You want people to think about what they’re doing and to speak openly when they see a problem. And you want people to look at that problem and say, “That’s not fatal. I can figure out a way to achieve what we want to achieve while dealing with that constraint.”

With constraints, you force yourself to say, “I can’t buy the fabric that’s 19 cents a yard that everybody else is using. How can I do this differently? How do I make a competitive, attractive product?” You force yourself to find a way to do it better. In that process you create more innovative products. And you learn how to innovate.

That approach has driven the evolution of our business over the past 20 years. We push to reduce our environmental and social impacts. What we learn as a result of each new constraint creates the next generation of products. And it has created an immense amount of loyalty from customers. They’re looking for that from us.

In the last 50 or 75 years, the economy has come to rely heavily on creating disposable products. A relationship to customers that encourages a feeding frenzy of consumption is a cheap way for companies to expand their business and to build their name, but it’s not good for the environment and it’s not necessarily good for people.

If you engage customers as partners and develop an understanding that buying our products can be more of a reflective act, that’s the basis for an ongoing relationship.

Q: What does that ethos look like within a company?

Having worked at Patagonia through the decades, one of the things that amazes me most is that what we’re capable of doing now would’ve been unimaginable to me in the 1990s.
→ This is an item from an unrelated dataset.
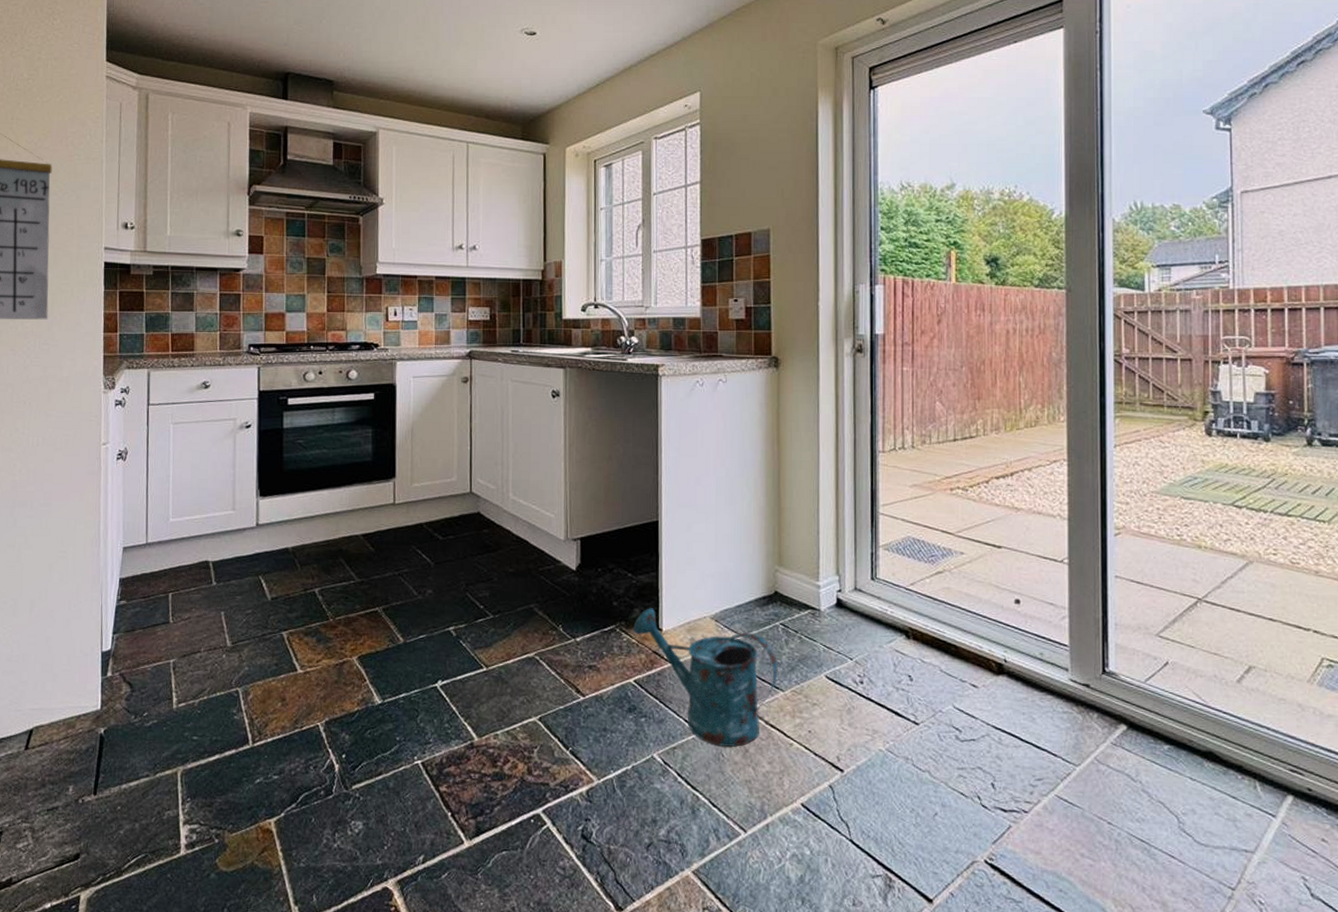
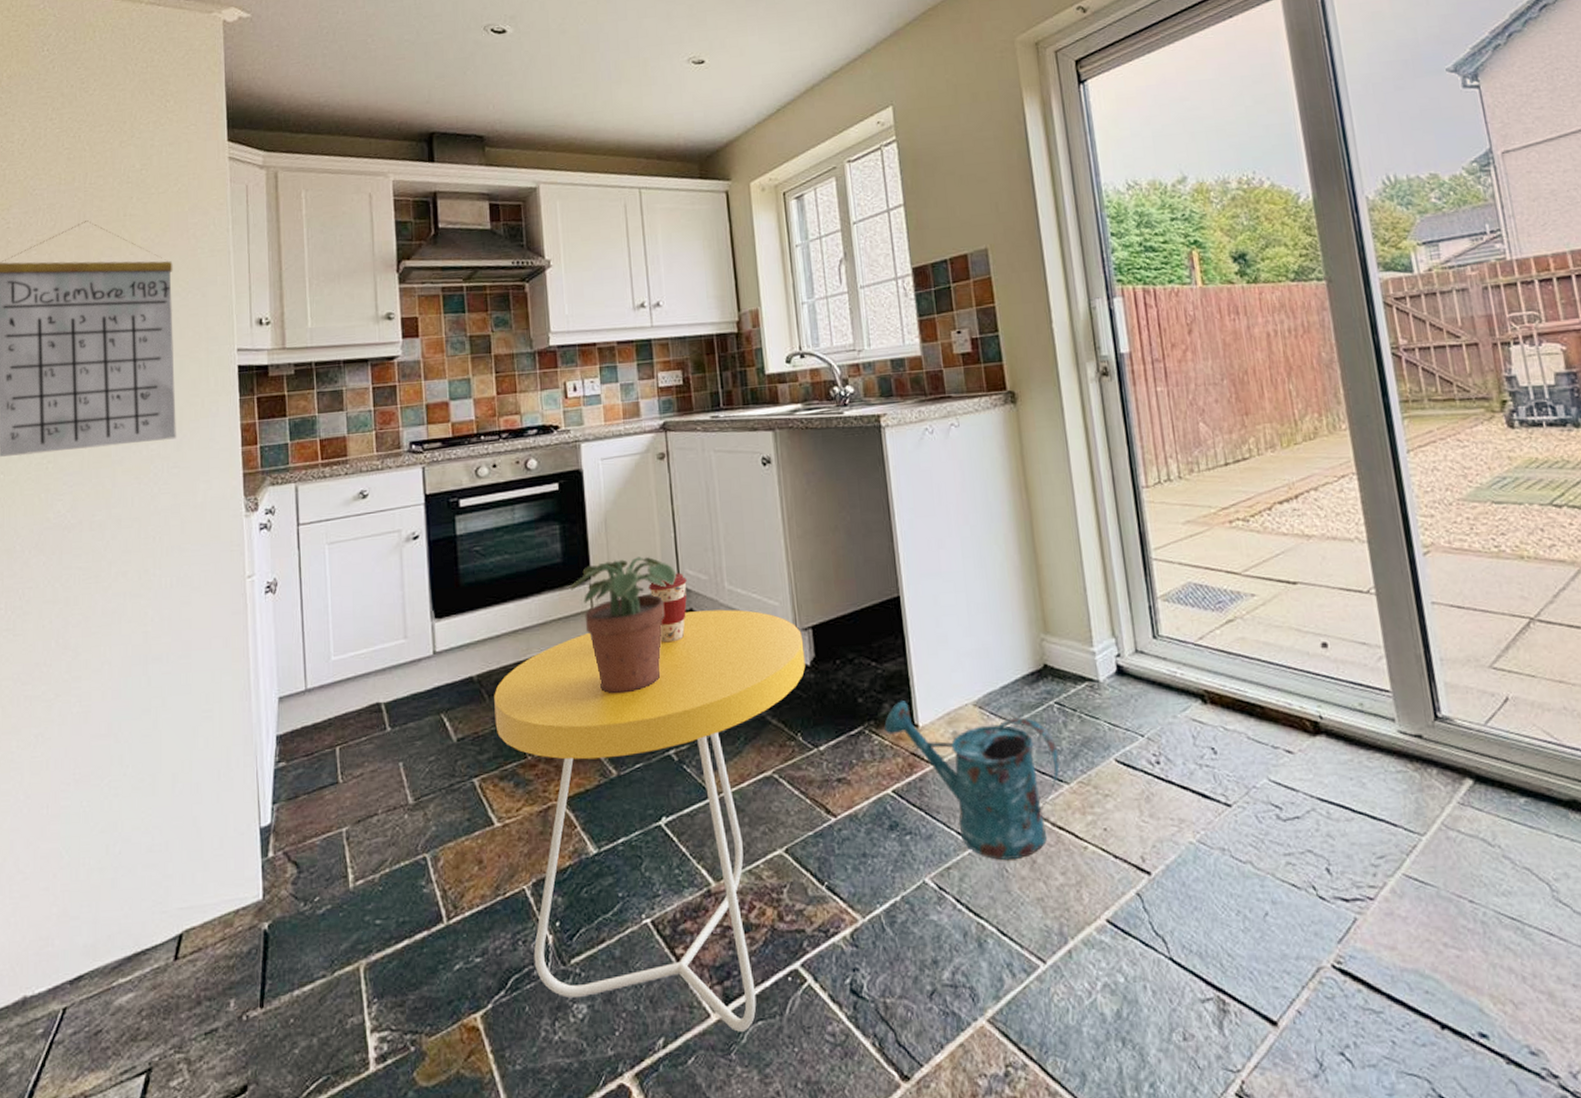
side table: none [304,514,572,858] -> present [494,609,806,1032]
potted plant: none [377,463,468,576] -> present [570,556,676,694]
coffee cup: none [444,480,477,538] -> present [649,573,687,643]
We haven’t transformed the workforce so much as we’ve created a culture that gives permission to people to have agency and to bring their values to work.

When you start to look at your employees not as contract workers that you pay as little as possible and get as much out of, you create a safe environment. When you also give them to opportunity to honor their own deepest values and aspirations, a higher level of work becomes possible. You can’t do that in a company where people feel they must keep their head down and watch their back.

Treating your employees as whole people able to operate on a level of common purpose is just a different model of doing business. In 2018, we changed our mission statement to “Patagonia is in business to save our home planet.” I remember feeling skeptical. We’re in business to make clothes and to sell them. I thought it was too grandiose and too aspirational.

What happened was the employees adopted it very quickly. They started to ask: How can our business save our home planet? What does this mean for my team? How do I change my practices to align with that aspiration?

Q: One way of describing the aspiration is regenerative business. Could you explain the term?

For context, sustainable is the popular term for companies that have environmental and social ambitions. We don’t think there’s very much that we do at Patagonia that’s truly sustainable. That’s why we use the phrase “responsible company.” We’re honing our practices so that we’re creating the least amount of pollution and using the least amount of resources to create a product. That’s reducing harm. That’s not the same as practices that could be sustained indefinitely. Restorative would be a step beyond sustainable.

A regenerative business is fundamentally non-extractive. It gives back to the earth and to people as much or more than it is taking away. That type of generosity toward communities and the environment as part of a business model is something we hope to create and we hope to see more of in the world.

Q: Are there any companies that you would describe as regenerative businesses?

I think Dr. Bronner’s comes close. They prioritize doing the right thing. They pay really close attention to their supply chain. They have a limited product line and are pretty much able to use natural ingredients.

The closer you get to agriculture, the more potential you have to create a regenerative business. Patagonia Provisions, I think, is on the way to becoming a regenerative business. I don’t think Patagonia is as a company yet. Ask me that question again in 10 years, and I might have a different answer.